Pick of the week: Tales of the real-life horse whisperer
Pick of the week: The haunting, lovely "Buck" explores the unlikely life of a gentle revolutionary
Topics: Documentaries, Our Picks, Movies, Entertainment News
I made a manful effort to resist Cindy Meehl’s documentary “Buck,” and its plain-spoken protagonist, a legendary horse trainer with the you-couldn’t-make-this-up name Buck Brannaman. Ultimately it was impossible. Now, many of the objections that people might raise in the abstract to a movie like “Buck” are ones I agree with: It’s an exercise in rural, nostalgic Americana, which seems far away from the urban-suburban polyglot nation most of us live in. It’s a moral-biographical fable calibrated to appeal to a “This American Life”-style adult audience, who don’t often go to the movies and only see documentaries if Michael Moore, Michael Pollan or Al Gore is involved.
Now, if you think those are bad things in themselves, then “Buck” may well provoke a severe allergic reaction and you should stay away. But if you’re less invested in impressing yourself with your own coolness than that, you’ll find a haunting, beautifully told tale about a genuine American original, who survived a childhood of violent abuse to become a leading figure in new-school horse training. Colts used to be trained, or “broken,” much the way young Buckshot Brannaman was trained as a rope-trick artist by his rural Montana father, through beatings and humiliation and all-around subjugation. Of course that still happens sometimes, but Brannaman and other leading figures in “natural horsemanship” have spent the last several decades evangelizing a different path, based on understanding equine psychology and fostering communication and cooperation between horse and rider. (They speak of “starting” colts, for instance — beginning their lives of working with people — rather than breaking them.)

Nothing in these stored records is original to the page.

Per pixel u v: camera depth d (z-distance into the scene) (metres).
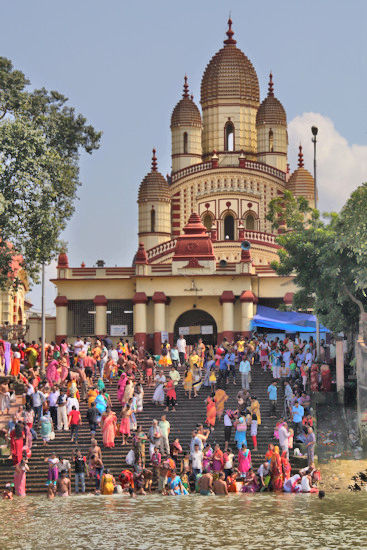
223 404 40.38
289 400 40.69
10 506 31.20
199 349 49.44
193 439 35.31
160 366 49.84
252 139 85.62
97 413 39.44
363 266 43.53
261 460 37.22
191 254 64.31
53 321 68.19
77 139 52.16
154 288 64.19
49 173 44.81
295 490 33.62
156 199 81.12
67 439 39.00
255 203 80.56
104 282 65.25
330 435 39.66
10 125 42.62
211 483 33.50
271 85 86.38
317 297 45.94
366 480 34.88
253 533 25.98
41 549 24.56
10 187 42.69
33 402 40.34
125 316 65.56
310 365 45.03
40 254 45.31
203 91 86.12
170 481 33.88
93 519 28.33
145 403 43.19
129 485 34.28
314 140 53.16
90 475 35.72
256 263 72.06
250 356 48.72
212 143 85.44
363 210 43.53
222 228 80.25
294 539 25.23
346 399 42.31
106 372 47.16
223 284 63.81
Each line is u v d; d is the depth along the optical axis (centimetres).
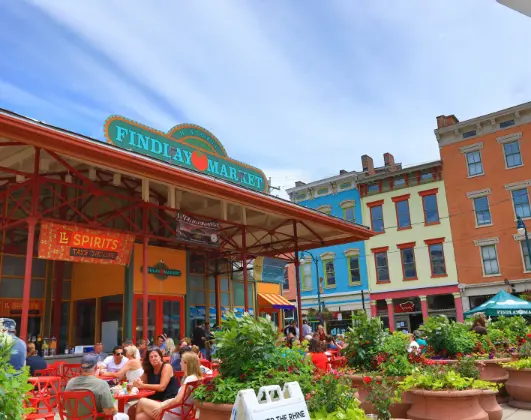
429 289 3444
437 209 3512
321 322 3091
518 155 3247
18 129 913
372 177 3791
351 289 3825
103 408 559
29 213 1099
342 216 3962
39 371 948
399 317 3575
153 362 750
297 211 1616
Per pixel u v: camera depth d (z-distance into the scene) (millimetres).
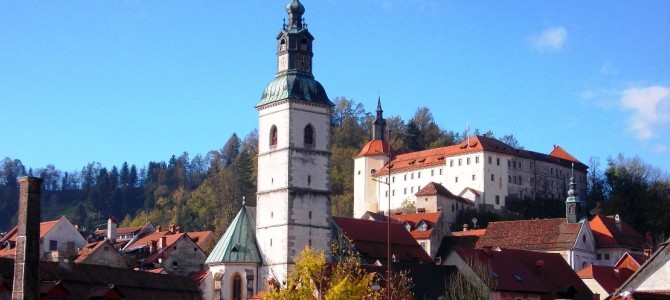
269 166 144000
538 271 149375
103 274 112938
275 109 144125
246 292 141125
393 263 131625
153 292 118750
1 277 90688
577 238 192625
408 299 119812
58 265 107000
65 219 184750
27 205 68312
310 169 143000
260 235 143625
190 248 175375
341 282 99750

I assume there are animal-rights activists who view Brannaman’s approach as the friendly face of fascism, although that doesn’t come up in “Buck.” Still, it’s hard to resist the evidence we see in the film, when time after time Brannaman takes on some fractious, troubled horse and within a few minutes gets it to do what he wants, without any physical force. His demeanor is somewhere between Tiger Mom and Zen teacher, calm, confident and a little detached. He lets the horse know clearly that bad behavior is unacceptable, but never gets angry or emotional. And when the horse cooperates, it’s no big deal. He gives it a pat or two and says a few gentle words, but the animal’s tangible relief at a non-stressful interaction with a non-freaked-out human being is clearly its own reward.